Page-level text extractions
—————

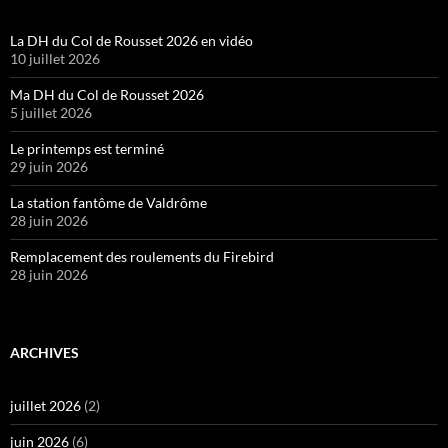
La DH du Col de Rousset 2026 en vidéo
10 juillet 2026
Ma DH du Col de Rousset 2026
5 juillet 2026
Le printemps est terminé
29 juin 2026
La station fantôme de Valdrôme
28 juin 2026
Remplacement des roulements du Firebird
28 juin 2026
ARCHIVES
juillet 2026
(2)
juin 2026
(6)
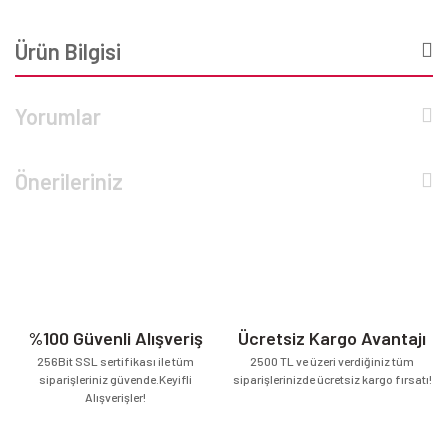
Ürün Bilgisi
Yorumlar
Önerileriniz
%100 Güvenli Alışveriş
Ücretsiz Kargo Avantajı
256Bit SSL sertifikası ile tüm
2500 TL ve üzeri verdiğiniz tüm
siparişleriniz güvende.Keyifli
siparişlerinizde ücretsiz kargo fırsatı!
Alışverişler!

—————

* Directive:
Could you set down every record above word for word, leaving out the pictures?

* Exercise answer:
La DH du Col de Rousset 2026 en vidéo
10 juillet 2026
Ma DH du Col de Rousset 2026
5 juillet 2026
Le printemps est terminé
29 juin 2026
La station fantôme de Valdrôme
28 juin 2026
Remplacement des roulements du Firebird
28 juin 2026
ARCHIVES
juillet 2026
(2)
juin 2026
(6)
Ürün Bilgisi
Yorumlar
Önerileriniz
%100 Güvenli Alışveriş
Ücretsiz Kargo Avantajı
256Bit SSL sertifikası ile tüm
2500 TL ve üzeri verdiğiniz tüm
siparişleriniz güvende.Keyifli
siparişlerinizde ücretsiz kargo fırsatı!
Alışverişler!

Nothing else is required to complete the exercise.